RV Travel and Autoimmune Disorders

I’ve been living and traveling full time in a motorhome with my husband and bullmastiff for the past six years. The lifestyle is full of adventures, different locations, and learning to live life by the seat of our pants. It does come with some inconveniences when health issues come into play.

I have rheumatoid disease, which is more commonly known as rheumatoid arthritis. The term ‘arthritis’ is actually misleading. It not at all similar to the creaky, painful joint issues of osteoarthritis. It is an autoimmune disorder, which means the immune system attacks a person’s own body as it would an outside virus or infection. The malfunctioning immune system randomly strikes the connective tissues surrounding an affected joint. For example, I can go to sleep perfectly fine, but wake up at 3:00 a.m. with intense pain and swelling around a random joint accompanied with a fever and flu-like symptoms. This acute illness can last twenty-four hours or several days. It can disappear for a day and return to attack the opposite side of my body. It’s an immune system gone wild and it violates the person who supports and gives it a home. This chronic illness never goes away and offends over and over again with no warning. While there are medications to silence and suppress the immune system, they only work for an unpredictable amount of time. Finding the right combination can take years, stop working in a few months, and have side effects causing permanent damage to liver, kidneys, lungs, and other vital organs. If the flares go untreated, permanent joint or organ damage can occur.

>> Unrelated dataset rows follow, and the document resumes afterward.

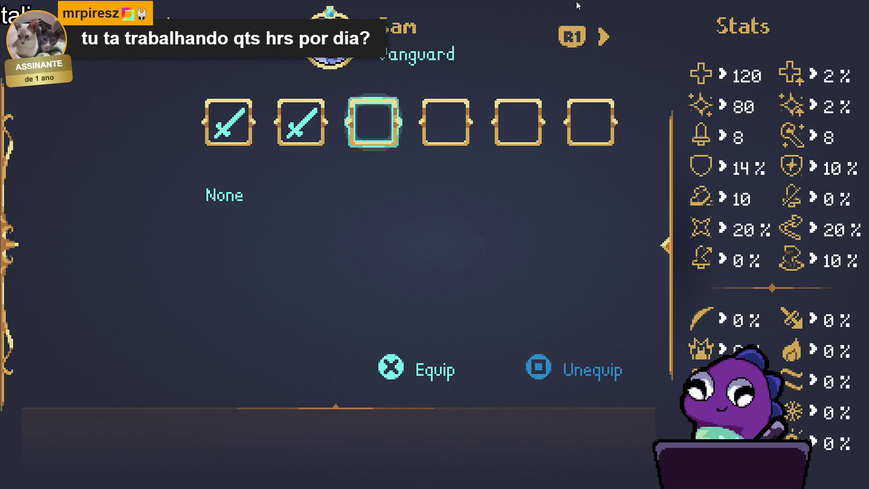
key("Escape")
Browse the Items list once more, then reopen Sam's equipment slots
key("Down")
key("Return")
key("Down")
key("Down")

This condition, and other autoimmune disorders, is unpredictable. Having rheumatoid disease for many years, I’ve discovered patterns unique to my own body and reactions to outside stressors which can contribute to serious flares. I’ve learned to avoid certain foods, activities, and know when it’s time to retreat and rest for a while. With experience comes wisdom and power to keep myself as healthy as possible. It doesn’t mean disease activity disappears or won’t flare up when I least expect it, but it does give me the slightest bit of control. How this affects our travel depends on the physical unpredictability. I’m blessed to have a wonderful support system. Mike, my husband, tends to pick up the slack when I’m unable to function at full capacity.

It’s been years of trial and error since being diagnosed with rheumatoid disease. That’s why I created a journal for people with autoimmune disorders. It not only tracks daily progress, it also reveals disease patterns, records medication regimens and reactions, and has a section devoted solely to flares and questions for care teams. It’s a source for both the patient and the physician. It’s a perfect resource for someone newly diagnosed with an autoimmune disorder. Below is a sample of pages:

I’ll be doing a few future posts on living with an autoimmune disorder, specifically rheumatoid disease since it’s what I know first hand. In the meantime, if you’re interested in learning about the journal I’ve created, you can see via the QR link below or click here: Hoarding Spoons: My Autoimmune Journal.


  1. I have a compromised immune system due to having had Chronic Shingles. I too have had to learn what my limits are and to respect them, as well as doing what I know to help my immune system, such as healthy eating, getting the amounts of sleep I need, managing my stress, as well as taking supplements to strengthen my system. It’s a constant system of balancing things out in my life to manage work and private life. Kuddos to you for doing the good work to help yourself.

  2. Thank you so much for writing this journal. I know it will help so many people. Along with the difficulty of diagnosing auto-immune disorders, comes the fact that most of us “look fine” on the outside while no one understand the pain within. You and your journal have a very special place in my heart!

  3. I, too, have been dealing with an autoimmune disorder, which attacks my skin. For my conditions, treatment with a monoclonal antibody, which is intravenously infused every six months, is able to control the conditions fairly well. Thanks for sharing your experience. I hope you continue to get better, Dawn. Best wishes.

    1. I’m sorry you have this, Keng. I was offered the infusion route, but chose weekly self-injections because of our travel style. I’m doing very well on this regimen, also. I hope it continues to work well for you!